** Your goal **
For the listing below, return the line containing "ring pip: (660, 891)", the line containing "pinky tip: (134, 163)", and all lines in between, exactly as written and nothing else.

** Data **
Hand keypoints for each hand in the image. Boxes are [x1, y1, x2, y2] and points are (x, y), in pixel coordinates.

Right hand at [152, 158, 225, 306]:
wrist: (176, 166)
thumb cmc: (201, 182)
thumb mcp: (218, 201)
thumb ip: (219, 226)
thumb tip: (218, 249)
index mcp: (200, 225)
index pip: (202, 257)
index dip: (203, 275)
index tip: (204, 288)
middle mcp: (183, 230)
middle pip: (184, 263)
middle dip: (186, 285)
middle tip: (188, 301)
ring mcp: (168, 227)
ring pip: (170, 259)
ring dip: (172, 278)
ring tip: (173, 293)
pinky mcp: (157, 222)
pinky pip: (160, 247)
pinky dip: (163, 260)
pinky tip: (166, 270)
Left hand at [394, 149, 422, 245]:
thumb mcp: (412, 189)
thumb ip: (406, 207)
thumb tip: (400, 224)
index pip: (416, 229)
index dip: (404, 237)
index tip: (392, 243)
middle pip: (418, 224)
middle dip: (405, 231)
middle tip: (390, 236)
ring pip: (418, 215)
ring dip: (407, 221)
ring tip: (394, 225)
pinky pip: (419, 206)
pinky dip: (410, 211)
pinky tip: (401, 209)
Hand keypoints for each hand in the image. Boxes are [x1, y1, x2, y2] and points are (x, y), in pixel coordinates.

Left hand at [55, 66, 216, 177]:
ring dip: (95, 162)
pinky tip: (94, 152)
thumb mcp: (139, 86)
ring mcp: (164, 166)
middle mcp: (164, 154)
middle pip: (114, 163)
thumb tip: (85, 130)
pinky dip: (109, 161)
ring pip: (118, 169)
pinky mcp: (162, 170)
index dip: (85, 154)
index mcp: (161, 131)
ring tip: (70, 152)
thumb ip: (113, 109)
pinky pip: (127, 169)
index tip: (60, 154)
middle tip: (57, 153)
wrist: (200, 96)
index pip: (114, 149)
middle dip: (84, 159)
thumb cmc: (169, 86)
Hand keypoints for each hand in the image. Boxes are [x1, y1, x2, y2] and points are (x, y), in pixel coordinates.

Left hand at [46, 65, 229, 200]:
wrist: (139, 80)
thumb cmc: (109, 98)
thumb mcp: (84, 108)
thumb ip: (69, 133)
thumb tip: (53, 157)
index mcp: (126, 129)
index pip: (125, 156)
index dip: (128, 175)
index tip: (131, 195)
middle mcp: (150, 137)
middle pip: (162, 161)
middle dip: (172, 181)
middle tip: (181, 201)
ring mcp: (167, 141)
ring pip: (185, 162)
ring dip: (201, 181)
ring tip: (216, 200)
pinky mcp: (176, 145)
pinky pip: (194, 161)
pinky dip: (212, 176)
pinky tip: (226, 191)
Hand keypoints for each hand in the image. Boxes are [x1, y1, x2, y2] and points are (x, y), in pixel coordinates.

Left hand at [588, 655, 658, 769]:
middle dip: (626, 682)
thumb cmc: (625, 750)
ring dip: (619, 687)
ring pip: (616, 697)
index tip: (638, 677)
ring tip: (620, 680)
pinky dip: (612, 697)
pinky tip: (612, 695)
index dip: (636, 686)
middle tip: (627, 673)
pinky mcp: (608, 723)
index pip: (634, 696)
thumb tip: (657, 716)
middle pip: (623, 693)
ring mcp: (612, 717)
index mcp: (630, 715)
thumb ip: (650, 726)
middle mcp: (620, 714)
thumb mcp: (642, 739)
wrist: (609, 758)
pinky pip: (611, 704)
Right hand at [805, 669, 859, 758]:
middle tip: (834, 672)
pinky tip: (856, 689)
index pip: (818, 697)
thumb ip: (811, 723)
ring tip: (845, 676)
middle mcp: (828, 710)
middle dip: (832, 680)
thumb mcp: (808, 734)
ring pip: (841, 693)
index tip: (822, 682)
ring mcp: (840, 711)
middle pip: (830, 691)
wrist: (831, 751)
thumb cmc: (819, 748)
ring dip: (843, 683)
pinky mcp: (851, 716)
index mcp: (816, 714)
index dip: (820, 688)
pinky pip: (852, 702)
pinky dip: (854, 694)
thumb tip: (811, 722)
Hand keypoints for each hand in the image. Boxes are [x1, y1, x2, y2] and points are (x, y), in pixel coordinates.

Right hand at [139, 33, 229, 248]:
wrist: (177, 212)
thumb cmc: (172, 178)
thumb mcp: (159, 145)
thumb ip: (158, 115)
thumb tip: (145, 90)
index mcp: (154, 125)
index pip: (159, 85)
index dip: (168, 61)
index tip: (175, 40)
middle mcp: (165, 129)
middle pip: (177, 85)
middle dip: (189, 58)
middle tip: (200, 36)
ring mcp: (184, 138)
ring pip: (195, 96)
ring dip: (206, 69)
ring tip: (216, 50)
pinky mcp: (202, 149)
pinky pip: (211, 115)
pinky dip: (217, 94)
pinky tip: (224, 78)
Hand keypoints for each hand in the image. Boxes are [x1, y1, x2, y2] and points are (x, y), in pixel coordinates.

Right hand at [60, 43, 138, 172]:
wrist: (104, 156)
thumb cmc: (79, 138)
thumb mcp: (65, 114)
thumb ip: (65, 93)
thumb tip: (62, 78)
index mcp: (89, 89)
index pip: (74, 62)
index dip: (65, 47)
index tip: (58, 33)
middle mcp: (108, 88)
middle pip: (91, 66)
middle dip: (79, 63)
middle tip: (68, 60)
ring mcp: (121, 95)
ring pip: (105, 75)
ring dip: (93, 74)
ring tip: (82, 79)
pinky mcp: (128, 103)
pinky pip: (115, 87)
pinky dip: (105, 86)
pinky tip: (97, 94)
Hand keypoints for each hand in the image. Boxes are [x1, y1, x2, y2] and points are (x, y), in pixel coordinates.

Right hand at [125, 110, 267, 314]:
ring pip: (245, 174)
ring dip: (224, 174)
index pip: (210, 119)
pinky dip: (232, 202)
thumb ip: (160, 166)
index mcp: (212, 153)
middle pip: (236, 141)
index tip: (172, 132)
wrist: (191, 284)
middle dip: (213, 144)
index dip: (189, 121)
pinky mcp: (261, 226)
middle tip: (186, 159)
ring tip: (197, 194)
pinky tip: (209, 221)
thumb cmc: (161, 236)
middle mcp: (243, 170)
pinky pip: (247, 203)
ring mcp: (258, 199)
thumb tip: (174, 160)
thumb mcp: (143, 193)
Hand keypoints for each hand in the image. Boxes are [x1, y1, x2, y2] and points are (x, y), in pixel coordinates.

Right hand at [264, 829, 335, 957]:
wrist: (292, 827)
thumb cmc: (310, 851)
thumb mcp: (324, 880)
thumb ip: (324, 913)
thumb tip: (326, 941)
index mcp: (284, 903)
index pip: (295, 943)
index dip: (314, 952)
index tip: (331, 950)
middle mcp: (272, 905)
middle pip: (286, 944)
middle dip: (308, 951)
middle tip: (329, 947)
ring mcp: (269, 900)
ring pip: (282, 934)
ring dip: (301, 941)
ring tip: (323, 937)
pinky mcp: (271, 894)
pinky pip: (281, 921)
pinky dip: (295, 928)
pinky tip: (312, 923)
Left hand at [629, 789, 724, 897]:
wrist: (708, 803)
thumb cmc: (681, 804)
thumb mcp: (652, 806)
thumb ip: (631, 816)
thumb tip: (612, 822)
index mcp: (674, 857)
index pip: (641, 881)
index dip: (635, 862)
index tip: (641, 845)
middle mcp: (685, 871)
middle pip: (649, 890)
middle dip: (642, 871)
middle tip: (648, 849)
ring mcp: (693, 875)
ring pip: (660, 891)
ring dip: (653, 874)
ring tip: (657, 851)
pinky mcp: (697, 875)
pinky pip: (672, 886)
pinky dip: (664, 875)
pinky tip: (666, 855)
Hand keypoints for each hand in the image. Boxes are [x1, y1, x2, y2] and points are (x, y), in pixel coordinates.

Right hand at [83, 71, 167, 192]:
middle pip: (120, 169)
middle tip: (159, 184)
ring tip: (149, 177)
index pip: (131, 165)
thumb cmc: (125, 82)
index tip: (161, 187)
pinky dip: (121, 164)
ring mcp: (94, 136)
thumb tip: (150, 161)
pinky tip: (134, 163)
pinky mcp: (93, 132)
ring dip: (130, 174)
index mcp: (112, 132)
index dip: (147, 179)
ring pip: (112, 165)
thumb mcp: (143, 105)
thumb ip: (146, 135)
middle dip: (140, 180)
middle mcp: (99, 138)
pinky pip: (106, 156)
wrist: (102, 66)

** Output below **
ring pip: (660, 891)
ring dip: (653, 874)
ring tip: (657, 851)
pinky mcp: (697, 875)
pinky pip: (672, 886)
pinky dip: (664, 875)
pinky tip: (666, 855)
Hand keypoints for each hand in the image. Boxes are [x1, y1, x2, y2] and points are (x, y), in pixel coordinates.

Right hand at [83, 71, 167, 192]:
middle pip: (120, 169)
middle tip: (159, 184)
ring tip: (149, 177)
index pip: (131, 165)
thumb cmc: (125, 82)
index tip: (161, 187)
pinky dip: (121, 164)
ring mcp: (94, 136)
thumb tip: (150, 161)
pinky tip: (134, 163)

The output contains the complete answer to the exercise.